▶ Exercise goal: Arrange the record lines starting at the one containing "109: (936, 207)" and ending at the one containing "53: (212, 74)" as a Markdown table with two columns, Row and Line, where Row numbers each line and blank lines are omitted. Leave the pictures out of the answer.

▶ Input data:
----------

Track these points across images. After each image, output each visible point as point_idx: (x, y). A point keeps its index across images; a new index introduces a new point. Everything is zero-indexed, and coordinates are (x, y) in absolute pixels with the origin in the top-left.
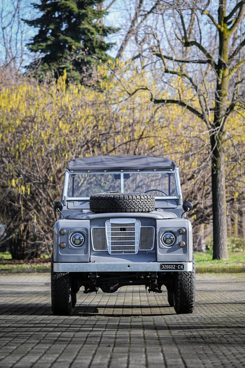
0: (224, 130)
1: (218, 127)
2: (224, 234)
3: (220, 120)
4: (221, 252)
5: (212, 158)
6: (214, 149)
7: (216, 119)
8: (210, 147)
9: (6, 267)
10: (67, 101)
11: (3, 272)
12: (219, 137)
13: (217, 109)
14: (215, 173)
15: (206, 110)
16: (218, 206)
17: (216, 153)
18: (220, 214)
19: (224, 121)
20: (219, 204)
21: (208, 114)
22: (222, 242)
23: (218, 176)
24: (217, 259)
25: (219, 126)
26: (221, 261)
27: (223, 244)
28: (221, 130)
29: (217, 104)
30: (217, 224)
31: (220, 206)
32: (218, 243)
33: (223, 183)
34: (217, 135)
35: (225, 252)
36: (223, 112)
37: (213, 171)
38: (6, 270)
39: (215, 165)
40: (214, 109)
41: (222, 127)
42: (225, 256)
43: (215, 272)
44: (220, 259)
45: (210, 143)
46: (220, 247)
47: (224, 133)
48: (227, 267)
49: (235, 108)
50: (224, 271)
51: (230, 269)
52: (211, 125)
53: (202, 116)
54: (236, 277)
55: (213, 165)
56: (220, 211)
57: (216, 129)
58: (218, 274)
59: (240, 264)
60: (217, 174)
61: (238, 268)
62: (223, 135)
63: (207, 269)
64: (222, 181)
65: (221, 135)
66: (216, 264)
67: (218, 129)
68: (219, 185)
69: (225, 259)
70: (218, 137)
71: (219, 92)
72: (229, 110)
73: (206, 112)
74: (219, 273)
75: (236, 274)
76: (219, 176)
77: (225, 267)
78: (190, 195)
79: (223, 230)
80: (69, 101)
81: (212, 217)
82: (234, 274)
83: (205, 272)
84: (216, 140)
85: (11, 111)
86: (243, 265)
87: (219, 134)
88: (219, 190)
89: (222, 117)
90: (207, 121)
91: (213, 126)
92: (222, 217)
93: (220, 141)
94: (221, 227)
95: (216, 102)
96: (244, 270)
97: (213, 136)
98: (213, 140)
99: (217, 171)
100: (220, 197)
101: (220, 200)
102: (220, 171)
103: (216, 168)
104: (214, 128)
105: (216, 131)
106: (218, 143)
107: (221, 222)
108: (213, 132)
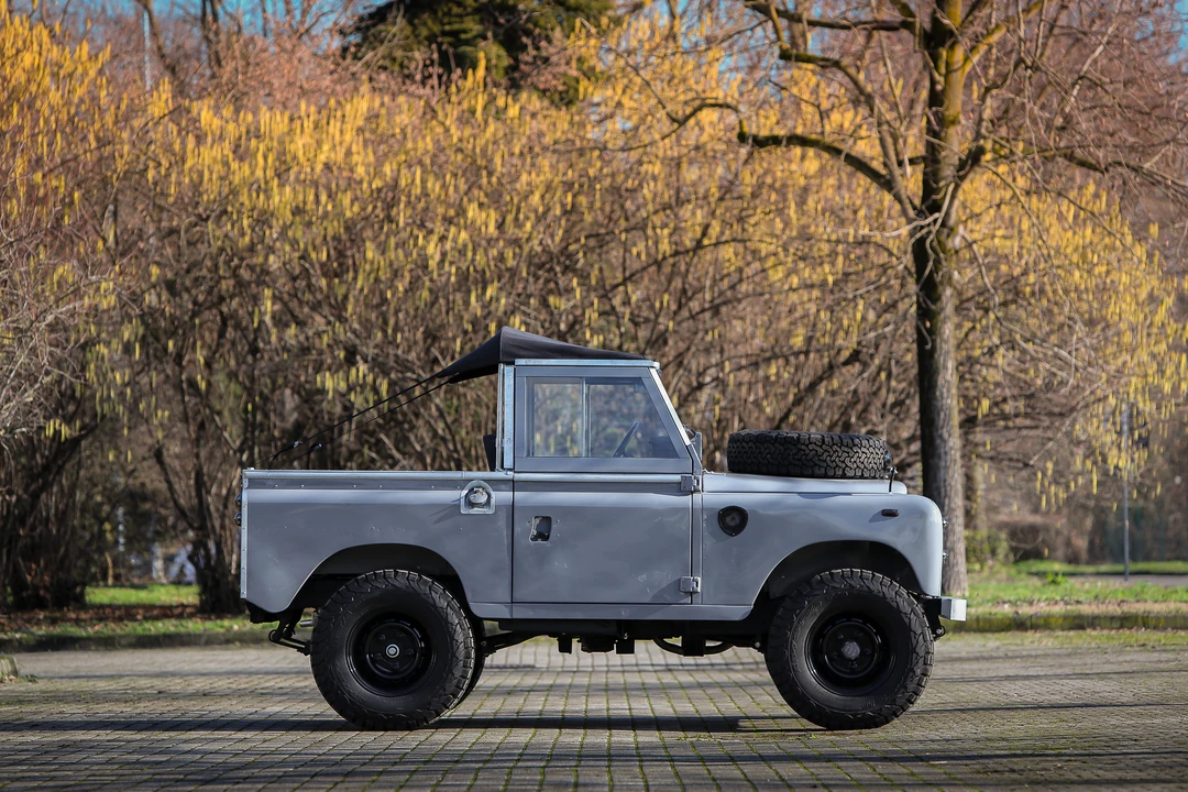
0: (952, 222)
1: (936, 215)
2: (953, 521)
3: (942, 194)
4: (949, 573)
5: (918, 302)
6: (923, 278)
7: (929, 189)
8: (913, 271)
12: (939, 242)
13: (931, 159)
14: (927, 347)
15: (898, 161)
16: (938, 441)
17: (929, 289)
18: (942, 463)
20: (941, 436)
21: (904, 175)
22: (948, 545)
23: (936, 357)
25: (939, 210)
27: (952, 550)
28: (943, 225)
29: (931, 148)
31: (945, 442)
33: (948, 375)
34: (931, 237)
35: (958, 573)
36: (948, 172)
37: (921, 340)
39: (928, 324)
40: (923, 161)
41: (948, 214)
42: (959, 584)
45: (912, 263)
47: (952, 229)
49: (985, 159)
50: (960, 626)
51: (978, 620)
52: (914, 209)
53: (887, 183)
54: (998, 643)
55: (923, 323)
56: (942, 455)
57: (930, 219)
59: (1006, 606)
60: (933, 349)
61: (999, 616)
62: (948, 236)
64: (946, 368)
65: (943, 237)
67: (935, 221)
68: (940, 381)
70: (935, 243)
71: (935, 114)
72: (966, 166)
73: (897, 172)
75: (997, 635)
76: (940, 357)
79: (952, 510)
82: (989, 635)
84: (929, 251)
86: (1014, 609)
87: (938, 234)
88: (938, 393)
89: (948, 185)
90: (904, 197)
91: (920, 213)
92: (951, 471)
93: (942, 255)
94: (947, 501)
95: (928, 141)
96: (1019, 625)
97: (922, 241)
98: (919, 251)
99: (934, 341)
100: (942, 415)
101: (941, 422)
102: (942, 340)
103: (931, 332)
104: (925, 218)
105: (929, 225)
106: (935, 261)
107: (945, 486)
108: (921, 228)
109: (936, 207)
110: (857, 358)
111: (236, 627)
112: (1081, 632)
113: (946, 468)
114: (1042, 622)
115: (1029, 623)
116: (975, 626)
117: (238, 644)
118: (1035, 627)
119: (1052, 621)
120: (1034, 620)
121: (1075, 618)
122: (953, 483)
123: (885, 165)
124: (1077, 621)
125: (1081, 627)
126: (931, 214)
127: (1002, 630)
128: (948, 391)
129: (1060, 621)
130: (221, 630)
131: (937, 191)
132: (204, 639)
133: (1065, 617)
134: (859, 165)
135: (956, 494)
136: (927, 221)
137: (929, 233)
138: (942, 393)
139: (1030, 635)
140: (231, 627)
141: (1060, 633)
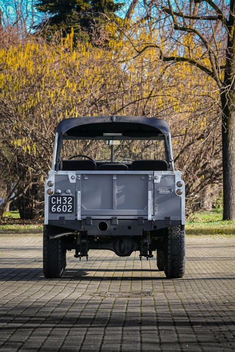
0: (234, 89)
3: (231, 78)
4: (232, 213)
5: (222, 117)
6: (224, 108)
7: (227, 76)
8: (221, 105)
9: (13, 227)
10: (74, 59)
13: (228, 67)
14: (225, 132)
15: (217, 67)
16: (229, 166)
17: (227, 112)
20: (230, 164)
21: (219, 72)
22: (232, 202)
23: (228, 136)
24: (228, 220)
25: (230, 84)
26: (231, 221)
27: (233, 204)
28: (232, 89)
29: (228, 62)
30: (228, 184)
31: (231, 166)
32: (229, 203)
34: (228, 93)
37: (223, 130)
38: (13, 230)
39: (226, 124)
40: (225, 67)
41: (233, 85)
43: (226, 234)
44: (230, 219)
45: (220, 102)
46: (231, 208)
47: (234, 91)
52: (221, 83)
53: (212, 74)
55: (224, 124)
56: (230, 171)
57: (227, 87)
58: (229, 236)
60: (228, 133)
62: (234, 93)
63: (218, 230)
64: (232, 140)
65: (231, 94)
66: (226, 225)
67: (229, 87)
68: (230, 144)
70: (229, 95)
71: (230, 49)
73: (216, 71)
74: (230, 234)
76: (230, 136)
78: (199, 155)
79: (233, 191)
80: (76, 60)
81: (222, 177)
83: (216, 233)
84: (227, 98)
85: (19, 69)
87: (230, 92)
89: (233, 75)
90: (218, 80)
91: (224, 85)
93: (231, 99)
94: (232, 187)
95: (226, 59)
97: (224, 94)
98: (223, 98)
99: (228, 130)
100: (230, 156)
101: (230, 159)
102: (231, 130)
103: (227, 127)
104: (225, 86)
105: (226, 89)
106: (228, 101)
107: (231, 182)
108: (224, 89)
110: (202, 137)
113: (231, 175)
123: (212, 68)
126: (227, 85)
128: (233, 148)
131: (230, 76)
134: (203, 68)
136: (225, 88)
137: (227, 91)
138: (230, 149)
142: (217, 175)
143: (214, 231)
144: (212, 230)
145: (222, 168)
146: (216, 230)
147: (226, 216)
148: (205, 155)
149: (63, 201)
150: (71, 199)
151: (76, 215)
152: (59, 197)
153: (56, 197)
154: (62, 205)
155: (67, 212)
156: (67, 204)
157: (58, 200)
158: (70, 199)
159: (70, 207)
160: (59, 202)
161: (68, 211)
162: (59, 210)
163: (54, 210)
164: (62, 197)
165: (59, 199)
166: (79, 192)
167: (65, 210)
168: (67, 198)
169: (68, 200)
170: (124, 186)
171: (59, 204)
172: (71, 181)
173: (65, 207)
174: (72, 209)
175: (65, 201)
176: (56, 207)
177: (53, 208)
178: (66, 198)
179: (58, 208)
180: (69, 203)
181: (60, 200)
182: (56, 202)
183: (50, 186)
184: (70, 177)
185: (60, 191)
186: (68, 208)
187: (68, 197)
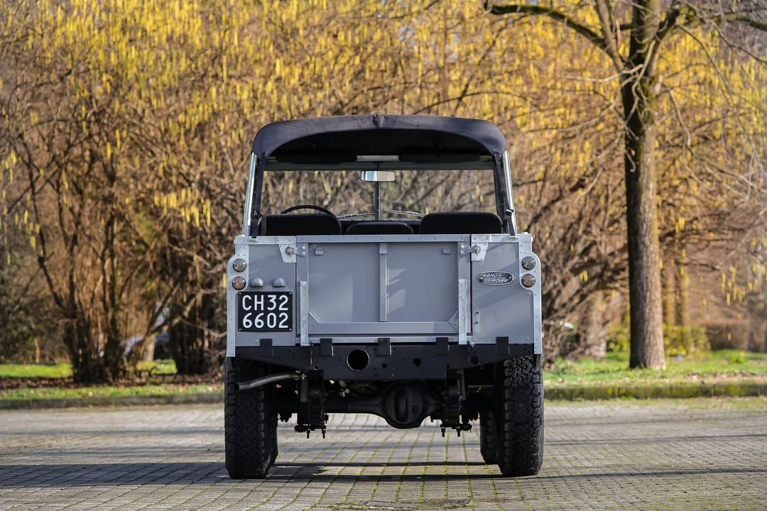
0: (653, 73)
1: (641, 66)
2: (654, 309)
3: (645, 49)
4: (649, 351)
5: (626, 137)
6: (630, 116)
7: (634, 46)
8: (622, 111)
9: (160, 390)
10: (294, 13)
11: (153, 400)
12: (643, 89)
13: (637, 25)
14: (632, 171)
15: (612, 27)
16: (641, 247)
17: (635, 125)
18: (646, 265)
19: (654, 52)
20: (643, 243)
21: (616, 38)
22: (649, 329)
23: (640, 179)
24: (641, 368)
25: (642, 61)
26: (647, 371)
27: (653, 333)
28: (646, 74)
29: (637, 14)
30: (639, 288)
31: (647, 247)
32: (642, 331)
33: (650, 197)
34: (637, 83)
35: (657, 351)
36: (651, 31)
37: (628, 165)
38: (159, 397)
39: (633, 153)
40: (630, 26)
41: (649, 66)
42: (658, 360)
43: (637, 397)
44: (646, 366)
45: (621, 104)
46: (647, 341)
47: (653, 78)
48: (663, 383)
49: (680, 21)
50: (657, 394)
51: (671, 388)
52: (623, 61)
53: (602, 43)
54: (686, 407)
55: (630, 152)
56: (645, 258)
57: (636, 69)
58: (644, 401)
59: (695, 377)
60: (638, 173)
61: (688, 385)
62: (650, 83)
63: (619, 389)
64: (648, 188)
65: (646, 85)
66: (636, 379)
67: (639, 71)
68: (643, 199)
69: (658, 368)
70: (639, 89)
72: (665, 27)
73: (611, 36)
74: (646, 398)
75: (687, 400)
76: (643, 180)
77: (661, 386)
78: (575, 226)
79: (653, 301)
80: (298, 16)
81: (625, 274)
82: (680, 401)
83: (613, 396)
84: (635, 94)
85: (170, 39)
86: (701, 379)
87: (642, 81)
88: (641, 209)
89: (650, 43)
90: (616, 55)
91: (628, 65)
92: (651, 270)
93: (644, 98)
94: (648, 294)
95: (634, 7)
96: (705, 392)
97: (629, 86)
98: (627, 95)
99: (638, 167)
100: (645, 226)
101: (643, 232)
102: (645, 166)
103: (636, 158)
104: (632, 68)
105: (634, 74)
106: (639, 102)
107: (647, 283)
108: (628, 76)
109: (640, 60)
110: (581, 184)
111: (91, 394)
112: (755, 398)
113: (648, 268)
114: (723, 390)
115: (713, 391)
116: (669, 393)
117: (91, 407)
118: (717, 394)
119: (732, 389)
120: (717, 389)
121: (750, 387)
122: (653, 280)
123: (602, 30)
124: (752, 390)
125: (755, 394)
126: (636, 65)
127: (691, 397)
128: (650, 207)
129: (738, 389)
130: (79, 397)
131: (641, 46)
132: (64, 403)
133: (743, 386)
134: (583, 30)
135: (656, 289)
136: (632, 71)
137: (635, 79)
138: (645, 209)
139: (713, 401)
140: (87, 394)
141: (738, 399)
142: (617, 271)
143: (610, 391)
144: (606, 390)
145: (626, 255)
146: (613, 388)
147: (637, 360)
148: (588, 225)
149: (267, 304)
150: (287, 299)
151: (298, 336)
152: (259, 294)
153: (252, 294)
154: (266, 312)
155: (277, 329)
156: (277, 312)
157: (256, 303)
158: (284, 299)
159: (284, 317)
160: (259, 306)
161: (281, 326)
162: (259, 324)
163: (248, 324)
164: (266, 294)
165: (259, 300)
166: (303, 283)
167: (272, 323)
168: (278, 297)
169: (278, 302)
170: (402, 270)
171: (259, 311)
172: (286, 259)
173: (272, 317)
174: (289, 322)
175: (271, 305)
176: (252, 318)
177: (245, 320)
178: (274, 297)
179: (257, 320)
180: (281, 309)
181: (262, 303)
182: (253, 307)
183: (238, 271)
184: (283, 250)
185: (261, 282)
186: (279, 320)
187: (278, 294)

----------

▶ Solution to this exercise:
| Row | Line |
|---|---|
| 1 | 109: (936, 207) |
| 2 | 110: (857, 358) |
| 3 | 111: (236, 627) |
| 4 | 112: (1081, 632) |
| 5 | 113: (946, 468) |
| 6 | 114: (1042, 622) |
| 7 | 115: (1029, 623) |
| 8 | 116: (975, 626) |
| 9 | 117: (238, 644) |
| 10 | 118: (1035, 627) |
| 11 | 119: (1052, 621) |
| 12 | 120: (1034, 620) |
| 13 | 121: (1075, 618) |
| 14 | 122: (953, 483) |
| 15 | 123: (885, 165) |
| 16 | 124: (1077, 621) |
| 17 | 125: (1081, 627) |
| 18 | 126: (931, 214) |
| 19 | 127: (1002, 630) |
| 20 | 128: (948, 391) |
| 21 | 129: (1060, 621) |
| 22 | 130: (221, 630) |
| 23 | 131: (937, 191) |
| 24 | 132: (204, 639) |
| 25 | 133: (1065, 617) |
| 26 | 134: (859, 165) |
| 27 | 135: (956, 494) |
| 28 | 136: (927, 221) |
| 29 | 137: (929, 233) |
| 30 | 138: (942, 393) |
| 31 | 139: (1030, 635) |
| 32 | 140: (231, 627) |
| 33 | 141: (1060, 633) |
| 34 | 0: (234, 89) |
| 35 | 3: (231, 78) |
| 36 | 4: (232, 213) |
| 37 | 5: (222, 117) |
| 38 | 6: (224, 108) |
| 39 | 7: (227, 76) |
| 40 | 8: (221, 105) |
| 41 | 9: (13, 227) |
| 42 | 10: (74, 59) |
| 43 | 13: (228, 67) |
| 44 | 14: (225, 132) |
| 45 | 15: (217, 67) |
| 46 | 16: (229, 166) |
| 47 | 17: (227, 112) |
| 48 | 20: (230, 164) |
| 49 | 21: (219, 72) |
| 50 | 22: (232, 202) |
| 51 | 23: (228, 136) |
| 52 | 24: (228, 220) |
| 53 | 25: (230, 84) |
| 54 | 26: (231, 221) |
| 55 | 27: (233, 204) |
| 56 | 28: (232, 89) |
| 57 | 29: (228, 62) |
| 58 | 30: (228, 184) |
| 59 | 31: (231, 166) |
| 60 | 32: (229, 203) |
| 61 | 34: (228, 93) |
| 62 | 37: (223, 130) |
| 63 | 38: (13, 230) |
| 64 | 39: (226, 124) |
| 65 | 40: (225, 67) |
| 66 | 41: (233, 85) |
| 67 | 43: (226, 234) |
| 68 | 44: (230, 219) |
| 69 | 45: (220, 102) |
| 70 | 46: (231, 208) |
| 71 | 47: (234, 91) |
| 72 | 52: (221, 83) |
| 73 | 53: (212, 74) |